PUBLIC INFORMATION — Coroner and autopsy reports from suspected homicide deaths are exempt from disclosure under California’s Public Records Act, the Third District Court of Appeal ruled yesterday. As reported in the Metropolitan News-Enterprise in Los Angeles:

Reasoning that the reports present a concrete and definite prospect of criminal law enforcement proceedings, the court rejected a former-California-attorney-turned-publisher’s request for records relating to a Sacramento woman whose bullet-riddled body was found in an open El Dorado County field in 1971. 
    Phillip Arthur Thompson was convicted in 2008 of the murder of Elizabeth Cloer after a 2003 analysis of DNA left at the scene tied him to the crime.
A news reporter who covered the proceedings—Kathryn J. Dixon . . .requested the complete coroner and autopsy reports prior to trial in anticipation of writing a book, but the El Dorado County sheriff-coroner denied the request.
    Dixon then sought a writ of mandate compelling the reports’ release, but El Dorado Superior Court Judge Daniel B. Proud denied the petition after an in camera review of the reports.

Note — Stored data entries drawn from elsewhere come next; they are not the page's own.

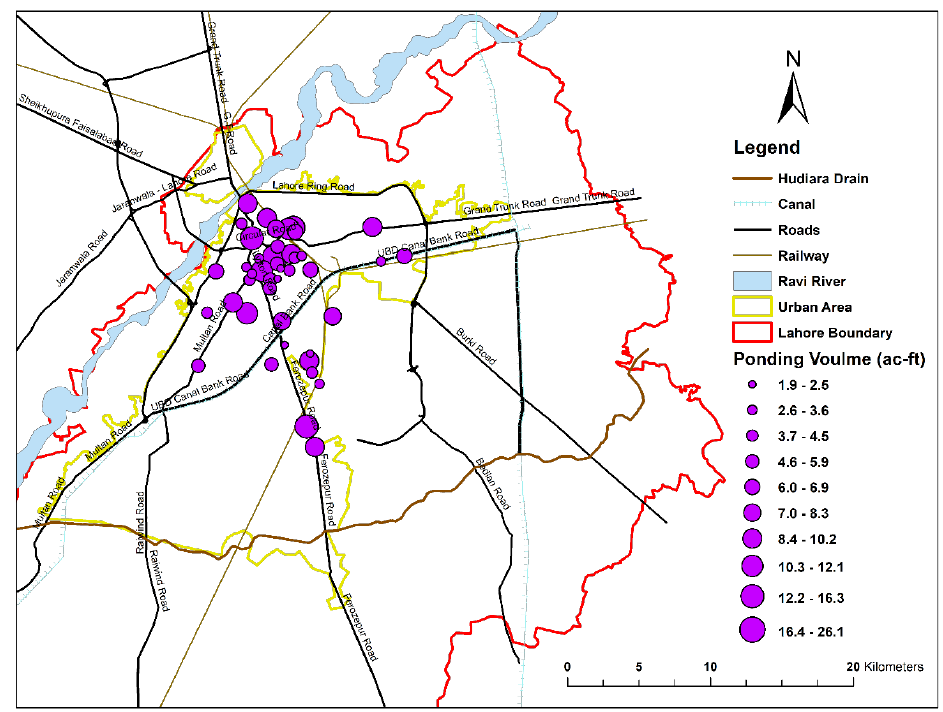
Figure 6. Rainwater harvesting potential from road runoff in the urban area of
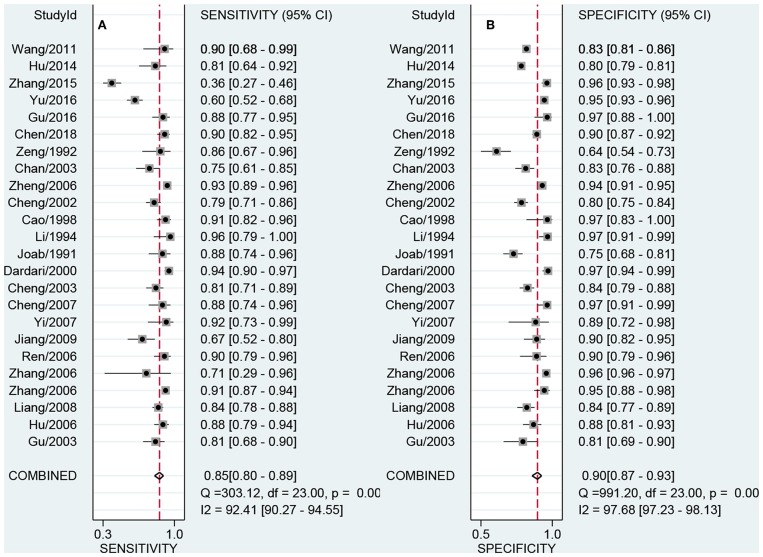
Forest plot of pooled sensitivity (A) and specificity (B).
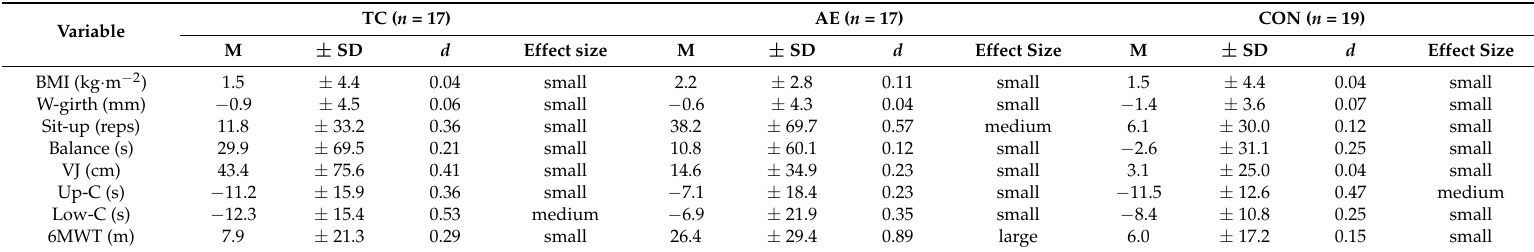
Table 3. Comparisons in the change ratio ( ∆ %) of outcomes before and after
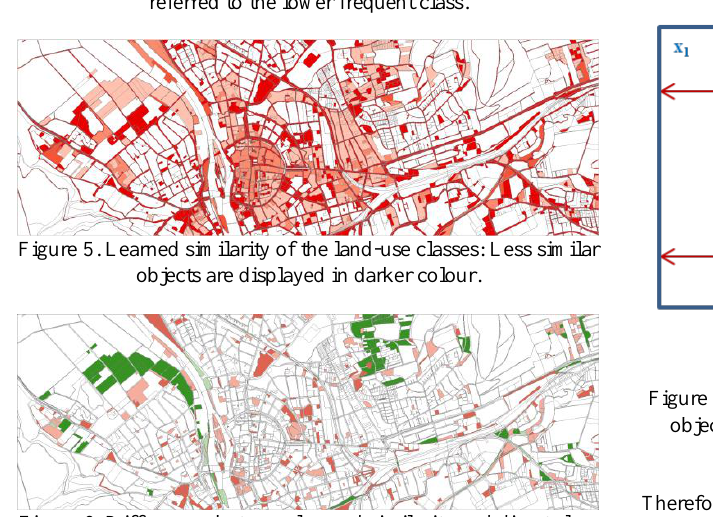
Figure 6. Differences between learned similarity and direct class comparison (green/red – feature similarity higher/lower)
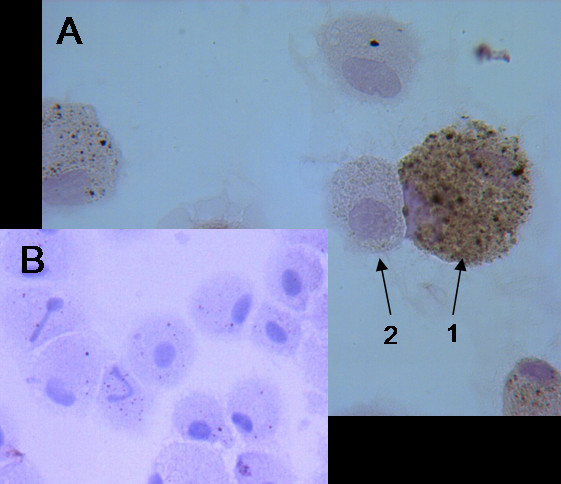
MMP-12 expression in BAL. Representative photomicrograph (original magnification: ×1000) of BAL cells immunocytochemical staining for MMP-12 (brown cytoplasm). 1 – MMP-12+-macrophage, 2 – MMP-12--macrophage. A – positive control, B – negative control (rabbit IgG).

    Proud ruled not only that the reports were exempt under Government Code Sec. 6254(f) as “investigatory files of a local agency for law enforcement purposes which involve a definite prospect of criminal law enforcement,” but that the public interest in nondisclosure clearly outweighed the public interest in disclosure under Sec. 6255.
    On appeal, Dixon argued that the Sec. 6254(f) exemption did not legally extend to coroner and autopsy reports and maintained that Proud’s ruling unconstitutionally restricted freedom of the press, but Justice Rodney Davis swept aside both arguments.
    “[O]fficially inquiring into and determining the circumstances, manner and cause of a criminally-related death is certainly part of law enforcement investigation,” he commented.